Senza clamore e anche senza una vera pianificazione, nelle cliniche e nei pronto soccorso americani è entrata in scena una “nuova” figura professionale, quella dello scriba. L’introduzione delle cartelle cliniche elettroniche, in uso ormai nel 70% delle strutture, costringe i medici a registrare quasi in tempo reale tutto quello che fanno. Per molti sanitari questo si sta rivelando un incubo. Jennifer Sewing, medico di base a St. Louis, era costretta a trascorrere tutte le sere ad aggiornare cartelle. Lo scriba le ha cambiato la vita. La dottoressa Marian Bednar, del Texas Health Presbyterian Hospital, dice che grazie alla sua “scriba” Amanda Nieto, 27 anni, ha potuto tornare a dedicarsi interamente ai pazienti. Recenti ricerche segnalano come quest’obbligo di prendere costantemente appunti, attività svolta a scapito del rapporto col paziente, sia all’origine di una crescente insoddisfazione tra i medici. Anche sul versante della cura, trasformare un medico in un segretario non va certo a vantaggio della salute.
Ecco allora la soluzione: assumere degli scribi. Ne parla Katie Hafner sul New York Times.
Michael Murphy, a capo di ScribeAmerica, un’azienda della Florida che fornisce scribi in giro per il Paese stima che ce ne siano attualmente diecimila, con una domanda in costante aumento. L’addestramento di uno scriba dura dalle due alle tre settimane.

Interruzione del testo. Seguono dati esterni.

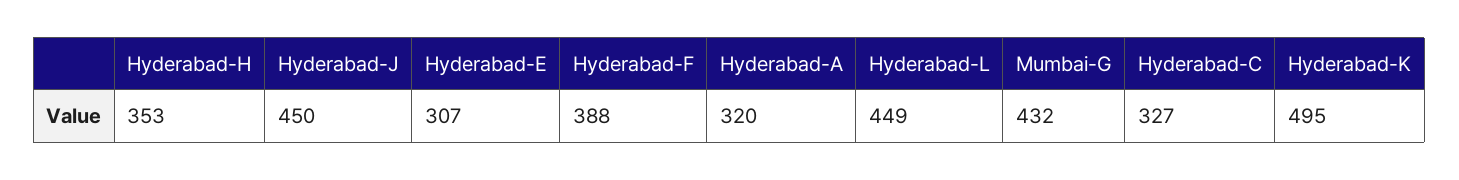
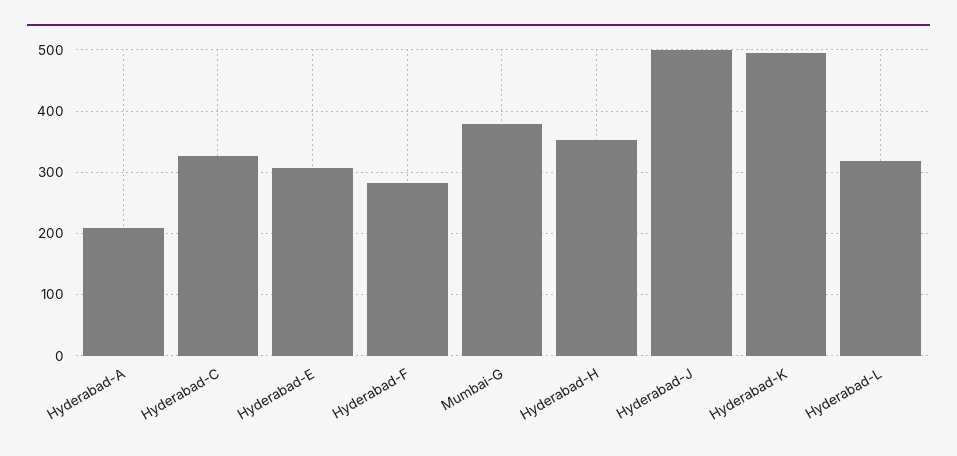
  {
    "Hyderabad-H": 353,
-   "Hyderabad-J": 450,
+   "Hyderabad-J": 500,
    "Hyderabad-E": 307,
-   "Hyderabad-F": 388,
+   "Hyderabad-F": 280,
-   "Hyderabad-A": 320,
+   "Hyderabad-A": 210,
-   "Hyderabad-L": 449,
+   "Hyderabad-L": 320,
-   "Mumbai-G": 432,
+   "Mumbai-G": 380,
    "Hyderabad-C": 327,
    "Hyderabad-K": 495
  }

Il vantaggio è triplice: il paziente torna ad avere l’attenzione del medico; lo scriba dà un contributo importante e intanto impara molto; il medico ritrova la soddisfazione di fare il mestiere per cui ha studiato.
Resta un problema di privacy, ma pare che solo una minoranza di pazienti sia disturbata da questa presenza. C’è anche un problema di costi, ma assumere uno scriba permette ai medici di vedere fino a quattro pazienti in più al giorno.